▶ Task statement: Extract each line of the items that contains the word "which", and list those lines.

Figure understanding tasks
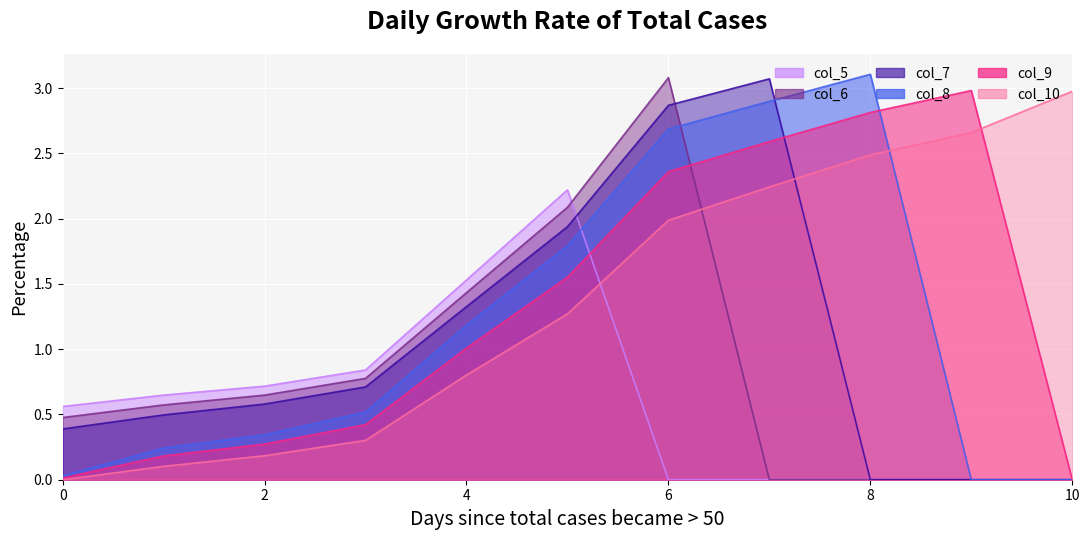

At which label does col_7 reach its peak?

7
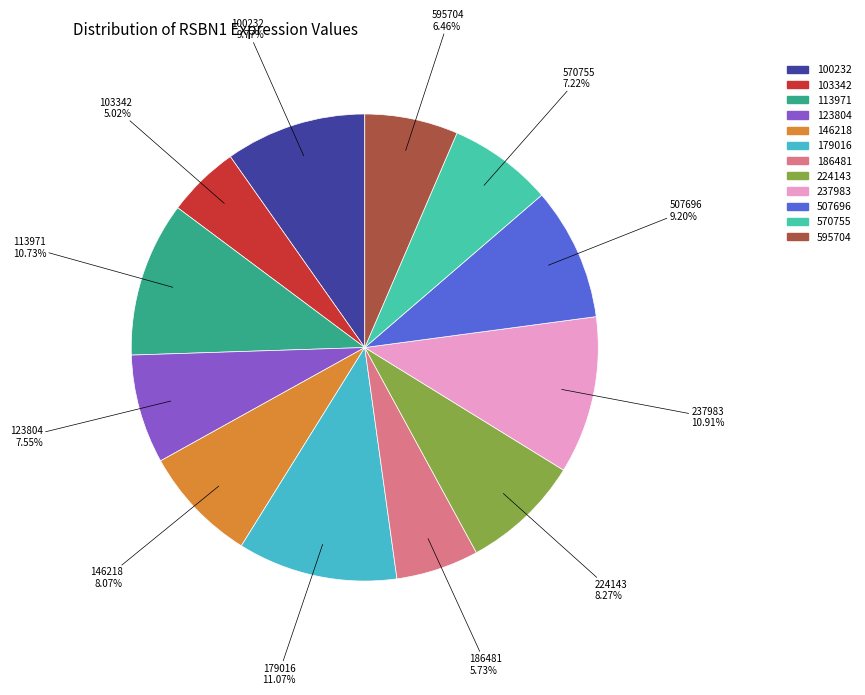

What is the ratio of the value at 507696 to the value at 179016?

0.8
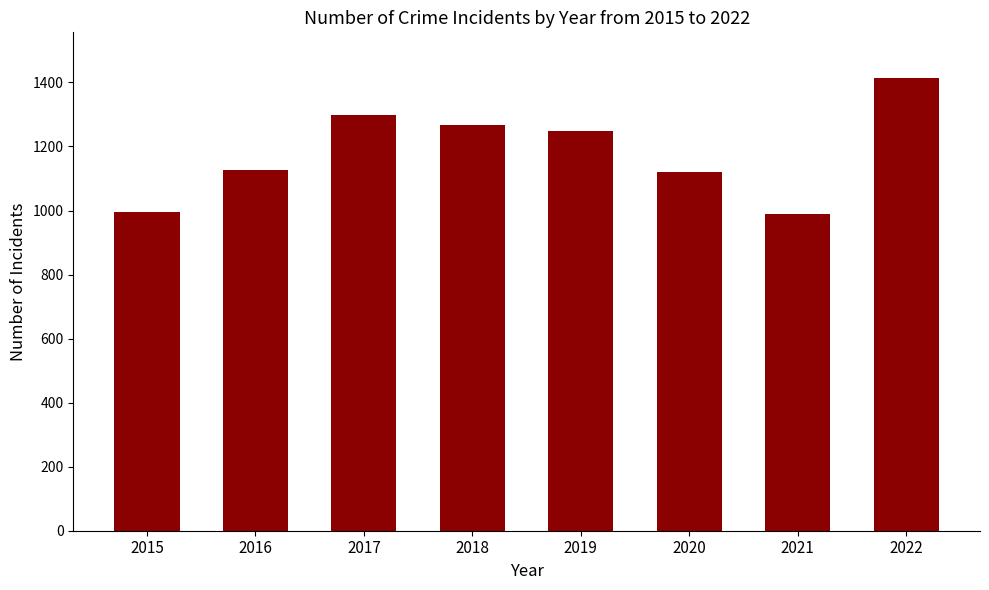

How many values are below 1249?

4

▶ Exercise solution:
At which label does col_7 reach its peak?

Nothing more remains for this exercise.